Where was I? Oh, regarding how to get started. The code base is large, my strategy is top-down. The highest-level repo is sn_api, in which there's a crate sn_cli that implements a full-featured user application to interact with the network. This app uses the library crate sn_api in the same repo. This library is the entry point.

Now when you start reading it, you will be quickly digging into two lower-level libraries: sn_client and sn_date_types. I only had time to look into very few functions, since I didn't manage to start until the end of the month. But I'm still very glad that I have finally walked my first baby step. It's so liberating to see the psychological wall dissolve. Since all I'm looking at right now are high-level stuff, it's no trouble getting a rough idea of some APIs, such as Sequence and Map. I encountered a mysterious spot in store_sequence where the data was stored twice, and MaidSafe team responded to my question on the dev forum, kindly acknowledging that it was an oversight in the process of a major refactoring, and encouraging me to submit a patch. The team and the community members are indeed very supportive of newcomers.
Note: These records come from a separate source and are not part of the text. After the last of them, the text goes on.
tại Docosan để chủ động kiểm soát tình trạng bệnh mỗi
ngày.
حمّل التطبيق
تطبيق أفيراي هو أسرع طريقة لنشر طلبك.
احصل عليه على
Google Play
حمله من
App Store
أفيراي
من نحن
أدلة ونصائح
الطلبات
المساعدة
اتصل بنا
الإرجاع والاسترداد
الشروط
sn_client is a nice entry point to the lower level code, e.g. its ConnectionManager directly uses qp2p, but I didn't get the chance to look at that. sn_data_types uses rust-crdt, which I know nothing about, but it's also something on the radar.

Photo Contest

And what's up with the photography contest? What? You afraid of losing? That's the point. I caution myself, that life would be far less enjoyable, or even meaningful, if I just let that, winning/losing, take over the motivation and pleasure mechanisms. Nobody gets high from losing, but the point is, very often, that's not the point. It can be as simple as just wanting to be part of something that we resonate with. Photography is what I enjoy (do I have to say, as an amateur), and from my recent visit, I kind of like this brand-new local museum organizing the contest. So go ahead.

Coding Plan

Elm-UI. Yup. For Arrow. OK, my original plan was to first try it out on something much simpler. But I trust it to be more than a mere hello-world kind of thing. The author (Matthew Griffith)'s presentation on this library was one of the most exciting Elm talks ever, and Richard Feldman called it the killer app of Elm. So I reasoned, if I were just to doodle something up on a blank canvas, I wouldn't know what Elm-UI could give me in practice. Instead, if I set out a well-defined goal of re-implementing the current Arrow UI using Elm-UI, then it will be clear whether Elm-UI is truly capable of, and ergonomic in, handling a real-world task for me, besides empowering us with a design language much more superior than HTML+CSS. Or, the shorter question is, is Elm-UI ready now (for me)?

Elm-UI the syntax/interface is already marvelous, I have no doubt; but internally it still has to deal with CSS (so we don't have to), and that makes it hard to perfect. But I'm a practical person: if it can do the existing UI, I will consider it fully capable, so that I can move on and use it to design and implement more UI functionalities.